Wednesday, November 12, 2014

A Look at Sauvignon Blanc in Chile

Those who know me, know I love Sauvignon Blanc. And I also have a fondness for Chilean wines. Put them together and you have some expressive wines with great value. I spent the last month of summer tasting some Chilean Sauvignon Blancs to see how the flavour profiles change with each growing region in Chile.

Although winemaking in Chile dates back a couple hundred years, it was only in the 1990s that the country really landed on the viticultural map. Sauvignonasse was originally planted in some regions, a similar varietal that produces wines of lesser quality; it was mistaken for Sauvignon Blanc. Plantings are being removed with authentic vines replacing them. Chile tends to focus on producing fruit-forward Sauvignon Blancs with tropical nuances and less on the herbaceousness that old world wines tend to showcase.

Coquimbo is the northernmost wine region in Chile, and the Elqui Valley sub-region is becoming known for producing some excellent Sauvignon Blancs. This is likely because of low annual rainfall amounts, which would help control the growth of the vigorous vines. Plenty of access to sunlight and cooling mountain breezes also help to improve the quality of the grapes.

Falernia's 2012 Sauv Blanc is fresh and fruit-forward, full of passionfruit, pineapple and underripe green apple flavours. Hints of anise and a white pepper finish add complexity. The body is strong enough to handle dishes like roasted chicken and mashed potatoes.

South of the Coquimbo region and north of Santiago lies the Casablanca sub-region of the Aconcagua Valley. White varietals dominate in the vineyards due to cooling fogs and ocean breezes, ideal conditions for growing Sauvignon Blanc. Mild winters also extend the growing season by approximately one month longer than other winegrowing regions in Chile.

The Quintay Clava Sauvignon Blanc 2011 was my personal favourite of these wines, with tropical notes of passionfruit and pineapple up front and a beautiful nuance of sweet peas. Crisp acidity and a hint of minerality rounded out the palate. Well-balanced. Great for sipping on a patio with grilled salmon and mild cheeses.

The Central Valley consists of sub-regions that include the Maipo, Rapel, Curico and Maule. The Curico Valley is the southernmost region of these, with average high rainfall amounts and nutrient-rich soils. Although Curico does have the reputation for producing inexpensive blends and once was a haven for growing Sauvignonasse, some good Sauvignon Blancs have come from here of late.

One such example is the Montes Classic 2013. Notes of underripe apricots, leafiness and basil lead into a high, mouthwatering acidity that carries on through the finish. This wine has the power and structure I love about a good Sauvignon Blanc. Pairs well with seafood dishes, especially clam and bacon linguine.

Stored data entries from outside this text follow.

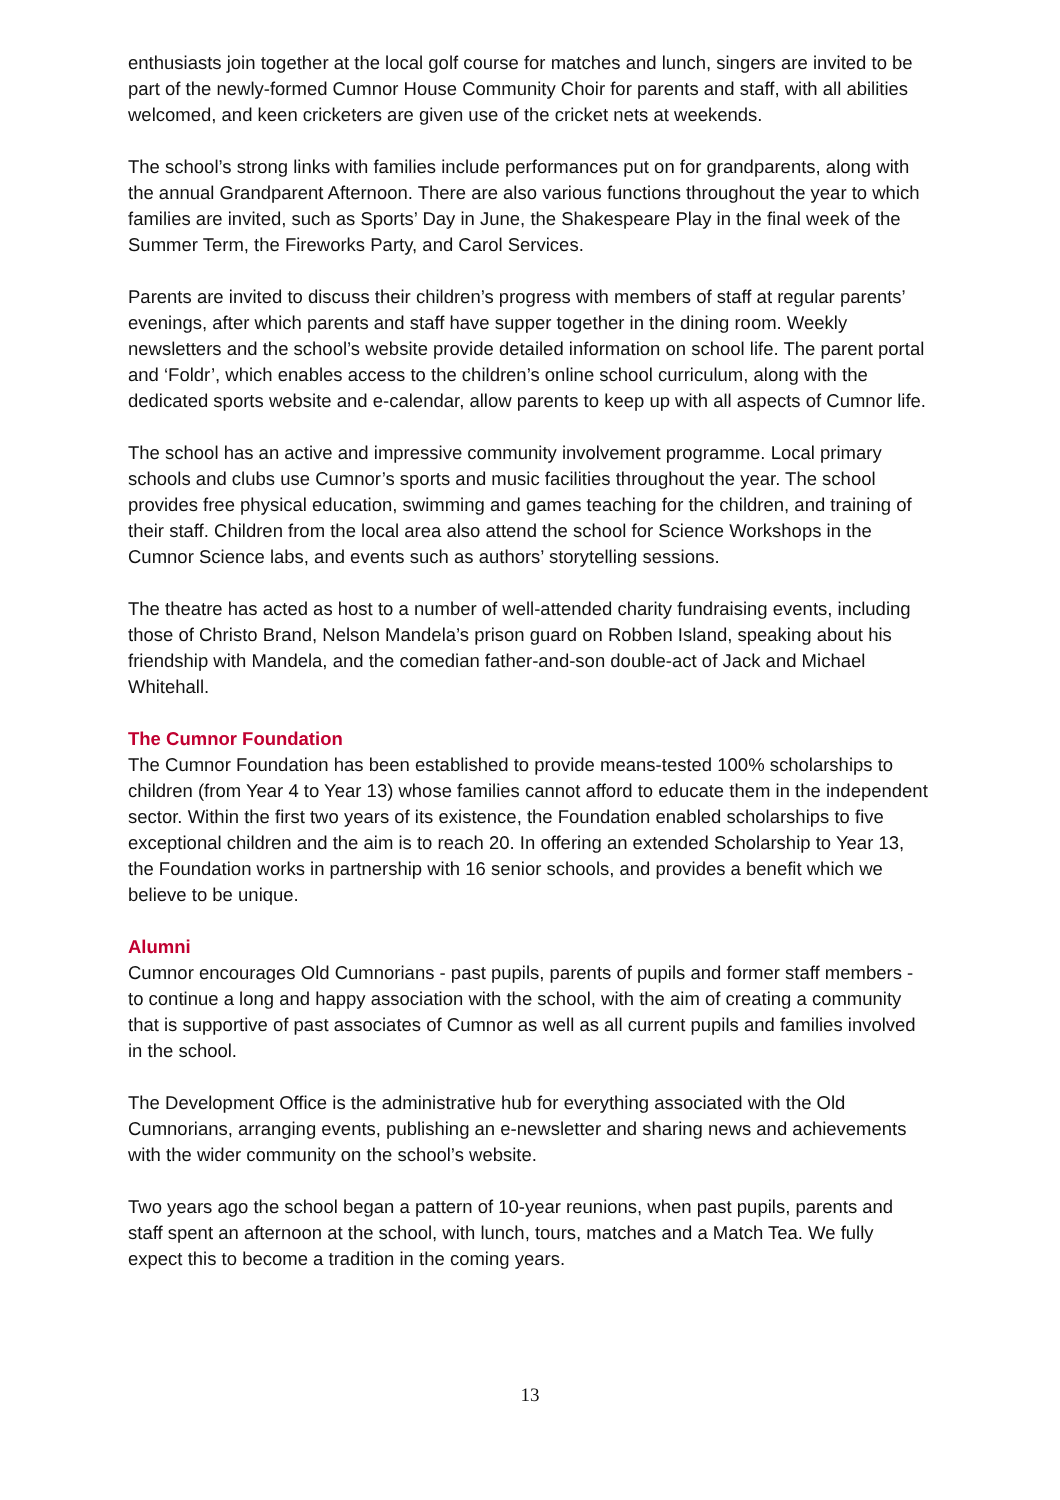enthusiasts join together at the local golf course for matches and lunch, singers are invited to be part of the newly-formed Cumnor House Community Choir for parents and staff, with all abilities welcomed, and keen cricketers are given use of the cricket nets at weekends.
The school’s strong links with families include performances put on for grandparents, along with the annual Grandparent Afternoon. There are also various functions throughout the year to which families are invited, such as Sports’ Day in June, the Shakespeare Play in the final week of the Summer Term, the Fireworks Party, and Carol Services.
Parents are invited to discuss their children’s progress with members of staff at regular parents’ evenings, after which parents and staff have supper together in the dining room. Weekly newsletters and the school’s website provide detailed information on school life. The parent portal and ‘Foldr’, which enables access to the children’s online school curriculum, along with the dedicated sports website and e-calendar, allow parents to keep up with all aspects of Cumnor life.
The school has an active and impressive community involvement programme. Local primary schools and clubs use Cumnor’s sports and music facilities throughout the year. The school provides free physical education, swimming and games teaching for the children, and training of their staff. Children from the local area also attend the school for Science Workshops in the Cumnor Science labs, and events such as authors’ storytelling sessions.
The theatre has acted as host to a number of well-attended charity fundraising events, including those of Christo Brand, Nelson Mandela’s prison guard on Robben Island, speaking about his friendship with Mandela, and the comedian father-and-son double-act of Jack and Michael Whitehall.
The Cumnor Foundation
The Cumnor Foundation has been established to provide means-tested 100% scholarships to children (from Year 4 to Year 13) whose families cannot afford to educate them in the independent sector. Within the first two years of its existence, the Foundation enabled scholarships to five exceptional children and the aim is to reach 20. In offering an extended Scholarship to Year 13, the Foundation works in partnership with 16 senior schools, and provides a benefit which we believe to be unique.
Alumni
Cumnor encourages Old Cumnorians - past pupils, parents of pupils and former staff members - to continue a long and happy association with the school, with the aim of creating a community that is supportive of past associates of Cumnor as well as all current pupils and families involved in the school.
The Development Office is the administrative hub for everything associated with the Old Cumnorians, arranging events, publishing an e-newsletter and sharing news and achievements with the wider community on the school’s website.
Two years ago the school began a pattern of 10-year reunions, when past pupils, parents and staff spent an afternoon at the school, with lunch, tours, matches and a Match Tea. We fully expect this to become a tradition in the coming years.
13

Concha y Toro makes a Sauvignon Blanc on their Casillero del Diablo line that sources grapes from their vineyards in the Limari, Casablanca and Rapel Valleys. All regions are well represented here. Notes of pear, lemon and snap peas combine with a delightful hint of grilled pineapple on the finish. The zesty acidity makes this wine great with rich foods like quiches and hors d'oeuvres in puff pastry, but is also light enough to pair well with more delicate shellfish like scallops.

I was surprised to find hints of herbaceousness and leafiness in more of these bottles than I thought I would. Otherwise, each wine truly does reflect the style of Sauvignon Blanc that Chile seeks to produce, with approachable fruit flavours and crisp acidity at a good value. If Chile continues to focus on and improve quality in both the vineyard and in the winery, I truly believe their Sauvignon Blancs have potential to become world-class, like their Cabernet cousins from Puente Alto.